Listed records:
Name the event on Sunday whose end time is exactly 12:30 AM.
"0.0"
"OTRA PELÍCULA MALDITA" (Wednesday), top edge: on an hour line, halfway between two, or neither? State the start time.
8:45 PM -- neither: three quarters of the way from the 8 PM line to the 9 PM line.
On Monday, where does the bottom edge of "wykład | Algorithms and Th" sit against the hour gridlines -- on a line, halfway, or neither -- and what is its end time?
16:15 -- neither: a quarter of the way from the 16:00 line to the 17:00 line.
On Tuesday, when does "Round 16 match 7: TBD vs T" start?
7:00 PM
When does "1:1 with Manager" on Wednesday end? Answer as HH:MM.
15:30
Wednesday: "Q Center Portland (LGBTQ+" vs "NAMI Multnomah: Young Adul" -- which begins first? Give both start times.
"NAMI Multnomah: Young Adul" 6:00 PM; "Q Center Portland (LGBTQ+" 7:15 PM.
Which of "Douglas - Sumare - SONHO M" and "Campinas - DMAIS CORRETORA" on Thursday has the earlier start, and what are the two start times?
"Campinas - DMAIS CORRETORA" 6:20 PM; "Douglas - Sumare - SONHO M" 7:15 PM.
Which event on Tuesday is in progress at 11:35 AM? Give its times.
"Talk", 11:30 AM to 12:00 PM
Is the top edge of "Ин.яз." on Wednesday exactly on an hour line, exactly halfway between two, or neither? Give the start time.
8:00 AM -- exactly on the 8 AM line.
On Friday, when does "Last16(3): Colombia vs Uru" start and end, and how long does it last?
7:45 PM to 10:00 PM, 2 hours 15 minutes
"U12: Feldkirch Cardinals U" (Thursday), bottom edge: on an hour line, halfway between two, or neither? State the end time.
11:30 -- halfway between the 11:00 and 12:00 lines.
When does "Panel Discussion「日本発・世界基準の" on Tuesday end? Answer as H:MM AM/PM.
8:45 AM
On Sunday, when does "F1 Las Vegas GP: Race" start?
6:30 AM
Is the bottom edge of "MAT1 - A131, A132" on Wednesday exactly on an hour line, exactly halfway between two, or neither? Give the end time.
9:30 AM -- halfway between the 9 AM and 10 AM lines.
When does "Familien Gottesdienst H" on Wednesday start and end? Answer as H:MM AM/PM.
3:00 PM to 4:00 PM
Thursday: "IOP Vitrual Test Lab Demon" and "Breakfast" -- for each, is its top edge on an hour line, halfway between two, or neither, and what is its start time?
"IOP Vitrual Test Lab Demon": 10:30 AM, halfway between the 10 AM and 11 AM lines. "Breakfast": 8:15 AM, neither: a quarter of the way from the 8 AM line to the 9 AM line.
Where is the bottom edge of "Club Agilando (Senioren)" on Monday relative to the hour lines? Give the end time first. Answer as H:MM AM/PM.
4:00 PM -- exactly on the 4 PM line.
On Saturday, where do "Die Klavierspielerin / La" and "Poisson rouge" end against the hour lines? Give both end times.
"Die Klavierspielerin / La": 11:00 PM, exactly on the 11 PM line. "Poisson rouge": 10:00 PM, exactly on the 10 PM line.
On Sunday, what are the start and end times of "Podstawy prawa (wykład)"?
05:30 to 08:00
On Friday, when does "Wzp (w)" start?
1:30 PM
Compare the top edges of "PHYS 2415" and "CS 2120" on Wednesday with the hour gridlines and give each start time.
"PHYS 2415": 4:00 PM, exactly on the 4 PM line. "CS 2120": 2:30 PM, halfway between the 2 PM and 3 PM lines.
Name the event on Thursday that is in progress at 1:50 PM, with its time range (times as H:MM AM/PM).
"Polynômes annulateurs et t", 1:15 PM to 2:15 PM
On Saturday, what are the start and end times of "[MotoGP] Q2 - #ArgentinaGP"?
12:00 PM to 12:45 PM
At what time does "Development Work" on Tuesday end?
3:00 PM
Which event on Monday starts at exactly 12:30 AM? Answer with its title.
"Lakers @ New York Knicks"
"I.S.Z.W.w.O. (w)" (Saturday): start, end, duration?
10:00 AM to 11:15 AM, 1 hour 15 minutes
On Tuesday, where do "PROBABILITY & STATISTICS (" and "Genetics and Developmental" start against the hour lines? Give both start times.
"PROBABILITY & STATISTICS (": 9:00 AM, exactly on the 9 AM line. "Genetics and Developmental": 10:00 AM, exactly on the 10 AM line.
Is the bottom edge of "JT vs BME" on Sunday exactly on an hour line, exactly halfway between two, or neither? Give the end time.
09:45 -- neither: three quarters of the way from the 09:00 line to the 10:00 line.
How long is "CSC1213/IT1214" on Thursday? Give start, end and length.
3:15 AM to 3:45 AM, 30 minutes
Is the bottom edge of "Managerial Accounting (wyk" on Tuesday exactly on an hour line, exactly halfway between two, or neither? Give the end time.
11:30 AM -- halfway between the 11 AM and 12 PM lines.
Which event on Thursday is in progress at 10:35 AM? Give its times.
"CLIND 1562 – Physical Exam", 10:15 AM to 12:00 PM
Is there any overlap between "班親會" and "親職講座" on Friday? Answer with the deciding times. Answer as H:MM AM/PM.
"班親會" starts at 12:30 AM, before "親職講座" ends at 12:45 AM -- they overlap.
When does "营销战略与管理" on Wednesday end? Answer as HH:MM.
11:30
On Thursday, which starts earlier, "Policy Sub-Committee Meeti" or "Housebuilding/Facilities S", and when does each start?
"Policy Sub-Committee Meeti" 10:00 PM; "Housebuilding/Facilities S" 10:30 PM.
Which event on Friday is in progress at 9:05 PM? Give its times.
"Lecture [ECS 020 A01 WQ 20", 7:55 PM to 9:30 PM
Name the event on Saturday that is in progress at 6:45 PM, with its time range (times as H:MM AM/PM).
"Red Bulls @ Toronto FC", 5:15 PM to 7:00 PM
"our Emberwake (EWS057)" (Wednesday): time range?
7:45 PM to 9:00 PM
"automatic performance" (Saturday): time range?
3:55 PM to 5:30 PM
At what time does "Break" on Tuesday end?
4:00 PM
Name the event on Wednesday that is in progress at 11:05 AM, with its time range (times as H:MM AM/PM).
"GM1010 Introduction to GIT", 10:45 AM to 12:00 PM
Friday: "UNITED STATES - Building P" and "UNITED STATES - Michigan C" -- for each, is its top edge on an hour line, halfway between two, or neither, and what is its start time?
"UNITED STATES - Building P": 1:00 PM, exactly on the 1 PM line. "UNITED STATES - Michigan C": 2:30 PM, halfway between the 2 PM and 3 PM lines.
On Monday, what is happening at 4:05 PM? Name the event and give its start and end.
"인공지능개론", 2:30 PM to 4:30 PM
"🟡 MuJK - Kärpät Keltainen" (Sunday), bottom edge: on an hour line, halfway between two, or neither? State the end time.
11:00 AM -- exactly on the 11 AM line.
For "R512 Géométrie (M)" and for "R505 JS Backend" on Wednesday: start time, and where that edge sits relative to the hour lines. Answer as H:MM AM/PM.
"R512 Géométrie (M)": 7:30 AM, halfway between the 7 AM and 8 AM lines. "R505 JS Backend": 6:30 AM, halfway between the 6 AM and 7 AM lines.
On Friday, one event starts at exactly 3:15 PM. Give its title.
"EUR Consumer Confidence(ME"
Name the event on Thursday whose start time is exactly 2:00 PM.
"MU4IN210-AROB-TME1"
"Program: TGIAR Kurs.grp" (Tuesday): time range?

Exercise objective: Show each line of the listing above that contains the string "Sumare".

Result of the exercise:
Which of "Douglas - Sumare - SONHO M" and "Campinas - DMAIS CORRETORA" on Thursday has the earlier start, and what are the two start times?
"Campinas - DMAIS CORRETORA" 6:20 PM; "Douglas - Sumare - SONHO M" 7:15 PM.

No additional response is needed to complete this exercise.